Principal Investigator: Salam Rahmatalla
About this Project
Brief Project Description & Background
Thousands of old multiple-steel-girder bridges were built in the U.S., and are vulnerable to fatigue cracking (Connor and Fisher 2006; Fisher, 1997; Al-Emrani and Kliger, 2009; Lu et al., 2010). Fatigue cracking normally occurs due to poor detailing and out of plane relative displacement, mostly in the web area of the girder-floor beam connections. The implementation of retrofits to stop fatigue crack growth in steel girder bridges has shown variable success. The “stop-holes” (Grondin and Kulak, 2010) retrofit, where holes are drilled at the tips of existing cracks, has been customarily adopted by many DOTs across the U.S. as a common repair practice for highway bridges. While stop-holes are an effective method to stop fatigue crack growth, the choice of stop hole sizes and locations relative to the crack tips may still contribute to a short solution to the problem (Cousins et al., 1998). Indeed, field studies (Wipf et al., 1998; Tarries et al., 2002) have shown the tendency of some of these cracks to reinitiate and grow around the holes, which can potentially cause a real danger to the integrity and safety of a bridge. Therefore, there is a critical and urgent need for a comprehensive research project with a methodology that can detect crack reinitiation and growth in these critical regions of bridges, and predict the loading capacity and expected fatigue life of the connections so that repair planners can take the right repair steps for bridges with long life service.
The objective of this comprehensive research project is to develop a damage detection methodology that can detect crack reinitiation and growth in the critical regions of bridges, and predict the loading capacity and the expected fatigue life of the connections, so that repair planners can take the right repair steps for bridges with long life service.
The proposed research addresses a major safety issue in the U.S. highway system with a proactive repair action and modification plan that can be decided based upon the conditions of the retrofit fatigue cracks on a bridge. As a result of the proposed research, the repair plans of highway bridges can be stayed within the improved state of good repair, and will contribute to road safety and improve the economic competitiveness of the U.S. transportation system.

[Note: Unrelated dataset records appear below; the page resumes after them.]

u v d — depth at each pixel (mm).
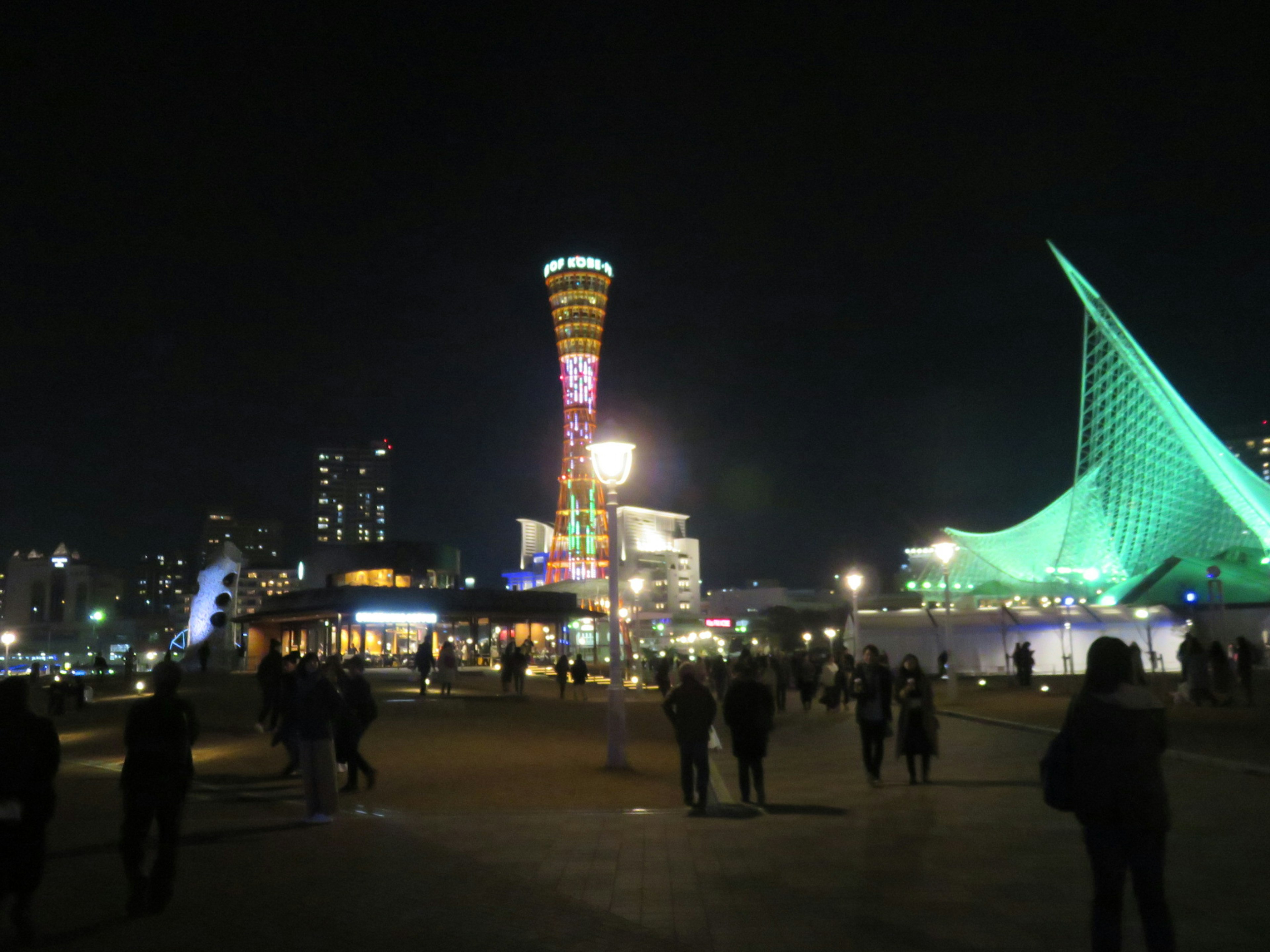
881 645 52562
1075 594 87000
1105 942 5215
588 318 105625
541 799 13453
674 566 135000
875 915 7410
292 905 7820
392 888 8336
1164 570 73250
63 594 195250
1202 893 7910
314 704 11688
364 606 48094
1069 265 75625
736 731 12695
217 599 65500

The deteriorated condition of retrofitted fatigue cracks on old multiple-steel-girder bridge connections can cause catastrophic consequences if the crack sizes go beyond acceptable limits, and therefore may require immediate action by bridge repair planners and emergency responders. Extensive efforts have been devoted to investigating the causes behind fatigue crack initiation and growth in girder-steel bridges, and several retrofit repair schemes have been suggested and implemented in the field, with varying levels of success. One effective way to stop fatigue crack growth involves drilling holes near the crack tips; however, due to uncertainties in operational loading conditions and optimal hole size, cracks can grow around these holes and cause potentially dangerous scenarios. Fatigue cracks can grow quickly and cause unexpected damage before the traditional biennial inspection can take place. Therefore, it is critical to remotely detect fatigue crack reinitiation and growth at retrofit connections to help emergency responders and repair planners determine the action that has to be taken. In the proposed project, an experimental-numerical vibration-based damage detection methodology will be evaluated with respect to its effectiveness in capturing and predicting fatigue crack reinitiation and propagation of retrofit connections. Extended finite element (X-FEM) models of the retrofit connections will be developed in which fatigue crack growth around circular holes can be modeled and investigated. The goal of this work is to help highway bridge repair and maintenance teams develop more cost-effective repair plans and safer infrastructures. Preliminary results of a current vibration-based damage-detection methodology are very promising when it comes to the methods ability to detect fatigue cracks in field applications.